Case ID: f-supp-2d_561/html/1277-01.html
Source: Caselaw Access Project
Author: {"author": "WILLIAM H. STEELE, District Judge.", "license": "Public Domain", "url": "https://static.case.law/"}
Date Created: 2024-08-24T03:29:51.129683

UNITED STATES of America v. Ricardo SPEIGHTS, Defendant.
    Criminal No. 97-0031-WS.
    United States District Court, S.D. Alabama, Southern Division.
    June 23, 2008.
    Charles A. Kandt, Gina S. Vann, Kenyen Ray Brown, U.S. Attorney’s Office, Mobile, AL, for United States of America.
   ORDER

WILLIAM H. STEELE, District Judge.

This matter comes before the Court on defendant Ricardo Speights’ Motion for Reduction of Sentence (doc. 255) pursuant to 18 U.S.C. § 8582(c)(2), filed by and through retained counsel. Defendant’s filing consists of a six-page motion, nearly 40 pages of exhibits, and a 26-page memorandum of law in support of his § 3582(c)(2) request.

I. The Proposed Reduction in Sentence.

---+---

* _Problems to solve_:
[a] Quote everything in the court order from "Charles A. Kandt, Gina" down to "Reduction in Sentence.", with both ends included.
[b] Print everything in the rows from the start of the rows down to the line containing "r.2 3.4.8 3.4.8 r.8 1.4.8", with both ends included, and please leave out the pictures.

---+---

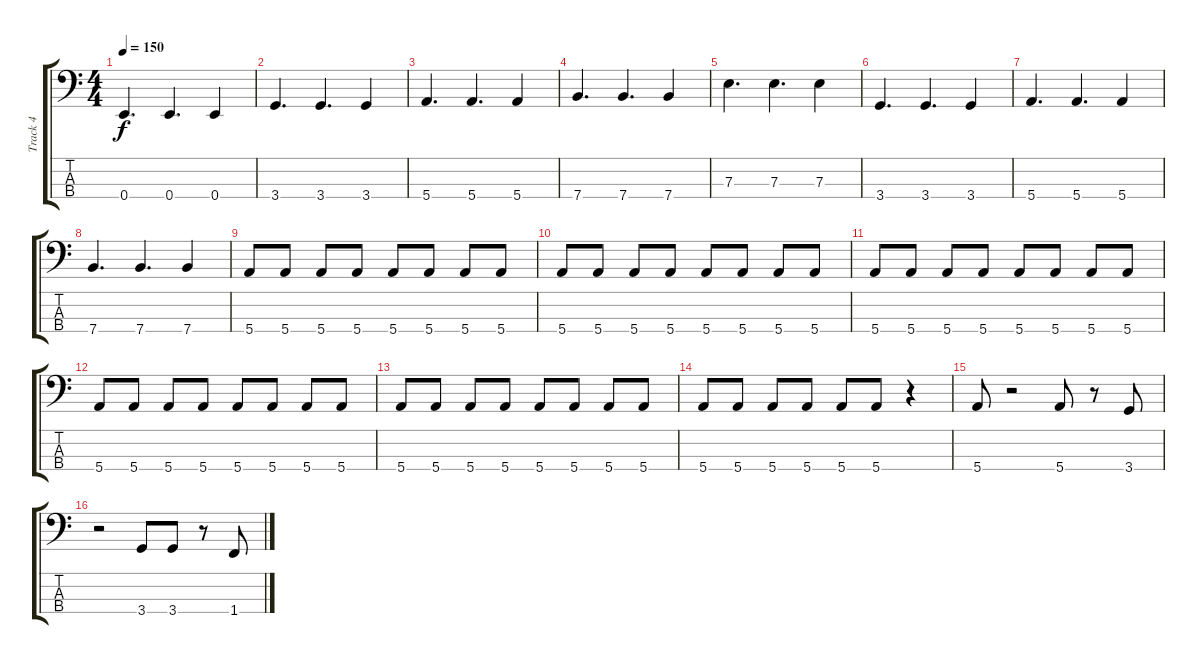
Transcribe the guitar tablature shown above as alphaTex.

\track ("Track 4" "Track 4") {instrument electricbassfinger}
\staff {score tabs}
\tuning (G2 D2 A1 E1) {hide}
\ts (4 4)
\tempo 150
\clef f4
\ks c
0.4.4{d dy f} 0.4.4{d} 0.4.4 |
3.4.4{d} 3.4.4{d} 3.4.4 |
5.4.4{d} 5.4.4{d} 5.4.4 |
7.4.4{d} 7.4.4{d} 7.4.4 |
7.3.4{d} 7.3.4{d} 7.3.4 |
3.4.4{d} 3.4.4{d} 3.4.4 |
5.4.4{d} 5.4.4{d} 5.4.4 |
7.4.4{d} 7.4.4{d} 7.4.4 |
5.4.8 5.4.8 5.4.8 5.4.8 5.4.8 5.4.8 5.4.8 5.4.8 |
5.4.8 5.4.8 5.4.8 5.4.8 5.4.8 5.4.8 5.4.8 5.4.8 |
5.4.8 5.4.8 5.4.8 5.4.8 5.4.8 5.4.8 5.4.8 5.4.8 |
5.4.8 5.4.8 5.4.8 5.4.8 5.4.8 5.4.8 5.4.8 5.4.8 |
5.4.8 5.4.8 5.4.8 5.4.8 5.4.8 5.4.8 5.4.8 5.4.8 |
5.4.8 5.4.8 5.4.8 5.4.8 5.4.8 5.4.8 r.4 |
5.4.8 r.2 5.4.8 r.8 3.4.8 |
r.2 3.4.8 3.4.8 r.8 1.4.8
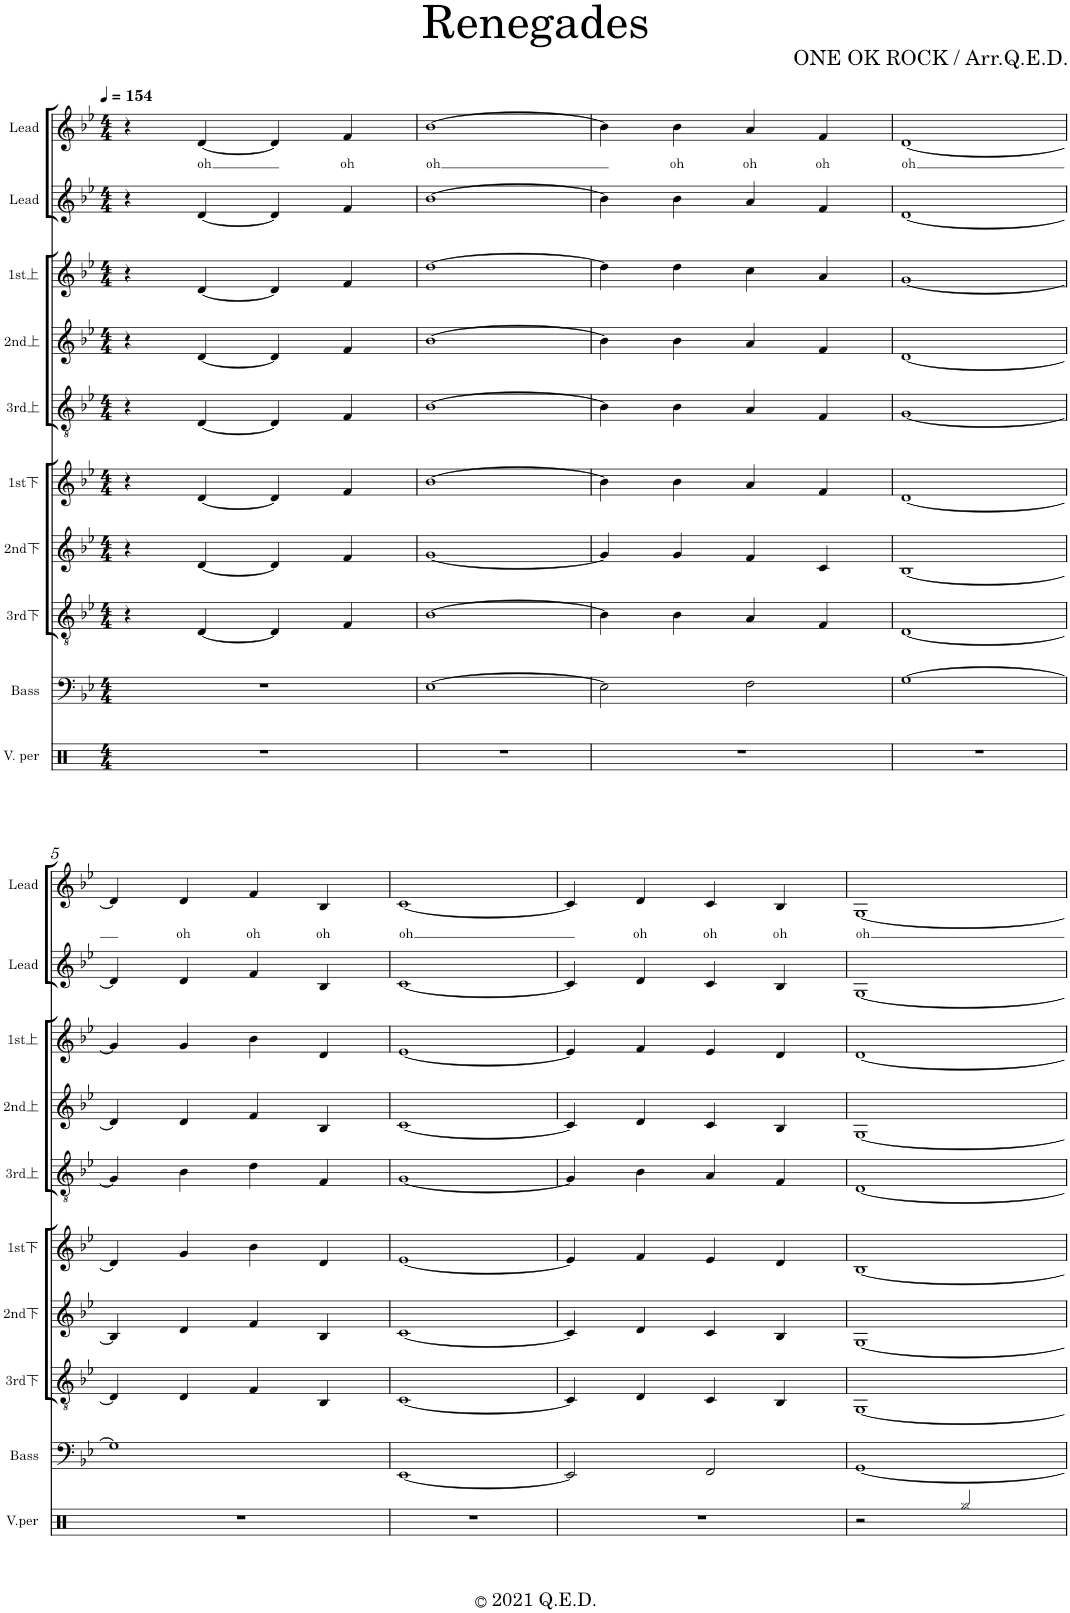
**kern	**kern	**kern	**kern	**kern	**kern	**kern	**kern	**kern	**kern	**text
*part10	*part9	*part8	*part7	*part6	*part5	*part4	*part3	*part2	*part1	*part1
*staff10	*staff9	*staff8	*staff7	*staff6	*staff5	*staff4	*staff3	*staff2	*staff1	*staff1
*I"V. per	*I"Bass	*I"3rd下	*I"2nd下	*I"1st下	*I"3rd上	*I"2nd上	*I"1st上	*I"Lead	*I"Lead	*
*I'V.per	*I'Bass	*I'3rd下	*I'2nd下	*I'1st下	*I'3rd上	*I'2nd上	*I'1st上	*I'Lead	*I'Lead	*
*clefX	*clefF4	*clefGv2	*clefG2	*clefG2	*clefGv2	*clefG2	*clefG2	*clefG2	*clefG2	*
*k[]	*k[b-e-]	*k[b-e-]	*k[b-e-]	*k[b-e-]	*k[b-e-]	*k[b-e-]	*k[b-e-]	*k[b-e-]	*k[b-e-]	*
*M4/4	*M4/4	*M4/4	*M4/4	*M4/4	*M4/4	*M4/4	*M4/4	*M4/4	*M4/4	*
*MM154	*MM154	*MM154	*MM154	*MM154	*MM154	*MM154	*MM154	*MM154	*MM154	*
=1	=1	=1	=1	=1	=1	=1	=1	=1	=1	=1
1r	1r	4r	4r	4r	4r	4r	4r	4r	4r	.
!	!	!	!	!	!	!	!	!	!	!LO:LY:b
.	.	[4D/	[4d/	[4d/	[4D/	[4d/	[4d/	[4d/	[4d/	oh
.	.	4D/]	4d/]	4d/]	4D/]	4d/]	4d/]	4d/]	4d/]	.
!	!	!	!	!	!	!	!	!	!	!LO:LY:b
.	.	4F/	4f/	4f/	4F/	4f/	4f/	4f/	4f/	oh
=2	=2	=2	=2	=2	=2	=2	=2	=2	=2	=2
!	!	!	!	!	!	!	!	!	!	!LO:LY:b
1r	[1E-	[1B-	[1g	[1b-	[1B-	[1b-	[1dd	[1b-	[1b-	oh
=3	=3	=3	=3	=3	=3	=3	=3	=3	=3	=3
1r	2E-\]	4B-\]	4g/]	4b-\]	4B-\]	4b-\]	4dd\]	4b-\]	4b-\]	.
!	!	!	!	!	!	!	!	!	!	!LO:LY:b
.	.	4B-\	4g/	4b-\	4B-\	4b-\	4dd\	4b-\	4b-\	oh
!	!	!	!	!	!	!	!	!	!	!LO:LY:b
.	2F\	4A/	4f/	4a/	4A/	4a/	4cc\	4a/	4a/	oh
!	!	!	!	!	!	!	!	!	!	!LO:LY:b
.	.	4F/	4c/	4f/	4F/	4f/	4a/	4f/	4f/	oh
=4	=4	=4	=4	=4	=4	=4	=4	=4	=4	=4
!	!	!	!	!	!	!	!	!	!	!LO:LY:b
1r	[1G	[1D	[1B-	[1d	[1G	[1d	[1g	[1d	[1d	oh
!!LO:LB:g=z
=5	=5	=5	=5	=5	=5	=5	=5	=5	=5	=5
1r	1G]	4D/]	4B-/]	4d/]	4G/]	4d/]	4g/]	4d/]	4d/]	.
!	!	!	!	!	!	!	!	!	!	!LO:LY:b
.	.	4D/	4d/	4g/	4B-\	4d/	4g/	4d/	4d/	oh
!	!	!	!	!	!	!	!	!	!	!LO:LY:b
.	.	4F/	4f/	4b-\	4d\	4f/	4b-\	4f/	4f/	oh
!	!	!	!	!	!	!	!	!	!	!LO:LY:b
.	.	4BB-/	4B-/	4d/	4F/	4B-/	4d/	4B-/	4B-/	oh
=6	=6	=6	=6	=6	=6	=6	=6	=6	=6	=6
!	!	!	!	!	!	!	!	!	!	!LO:LY:b
1r	[1EE-	[1C	[1c	[1e-	[1G	[1c	[1e-	[1c	[1c	oh
=7	=7	=7	=7	=7	=7	=7	=7	=7	=7	=7
1r	2EE-/]	4C/]	4c/]	4e-/]	4G/]	4c/]	4e-/]	4c/]	4c/]	.
!	!	!	!	!	!	!	!	!	!	!LO:LY:b
.	.	4D/	4d/	4f/	4B-\	4d/	4f/	4d/	4d/	oh
!	!	!	!	!	!	!	!	!	!	!LO:LY:b
.	2FF/	4C/	4c/	4e-/	4A/	4c/	4e-/	4c/	4c/	oh
!	!	!	!	!	!	!	!	!	!	!LO:LY:b
.	.	4BB-/	4B-/	4d/	4F/	4B-/	4d/	4B-/	4B-/	oh
=8	=8	=8	=8	=8	=8	=8	=8	=8	=8	=8
!	!	!	!	!	!	!	!	!	!	!LO:LY:b
2r	[1GG	[1GG	[1G	[1B-	[1D	[1G	[1d	[1G	[1G	oh
2Rgg/	.	.	.	.	.	.	.	.	.	.
=	=	=	=	=	=	=	=	=	=	=
*-	*-	*-	*-	*-	*-	*-	*-	*-	*-	*-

---+---

* _The replies_:
[a]
Charles A. Kandt, Gina S. Vann, Kenyen Ray Brown, U.S. Attorney’s Office, Mobile, AL, for United States of America.
   ORDER

WILLIAM H. STEELE, District Judge.

This matter comes before the Court on defendant Ricardo Speights’ Motion for Reduction of Sentence (doc. 255) pursuant to 18 U.S.C. § 8582(c)(2), filed by and through retained counsel. Defendant’s filing consists of a six-page motion, nearly 40 pages of exhibits, and a 26-page memorandum of law in support of his § 3582(c)(2) request.

I. The Proposed Reduction in Sentence.

[b]
Transcribe the guitar tablature shown above as alphaTex.

\track ("Track 4" "Track 4") {instrument electricbassfinger}
\staff {score tabs}
\tuning (G2 D2 A1 E1) {hide}
\ts (4 4)
\tempo 150
\clef f4
\ks c
0.4.4{d dy f} 0.4.4{d} 0.4.4 |
3.4.4{d} 3.4.4{d} 3.4.4 |
5.4.4{d} 5.4.4{d} 5.4.4 |
7.4.4{d} 7.4.4{d} 7.4.4 |
7.3.4{d} 7.3.4{d} 7.3.4 |
3.4.4{d} 3.4.4{d} 3.4.4 |
5.4.4{d} 5.4.4{d} 5.4.4 |
7.4.4{d} 7.4.4{d} 7.4.4 |
5.4.8 5.4.8 5.4.8 5.4.8 5.4.8 5.4.8 5.4.8 5.4.8 |
5.4.8 5.4.8 5.4.8 5.4.8 5.4.8 5.4.8 5.4.8 5.4.8 |
5.4.8 5.4.8 5.4.8 5.4.8 5.4.8 5.4.8 5.4.8 5.4.8 |
5.4.8 5.4.8 5.4.8 5.4.8 5.4.8 5.4.8 5.4.8 5.4.8 |
5.4.8 5.4.8 5.4.8 5.4.8 5.4.8 5.4.8 5.4.8 5.4.8 |
5.4.8 5.4.8 5.4.8 5.4.8 5.4.8 5.4.8 r.4 |
5.4.8 r.2 5.4.8 r.8 3.4.8 |
r.2 3.4.8 3.4.8 r.8 1.4.8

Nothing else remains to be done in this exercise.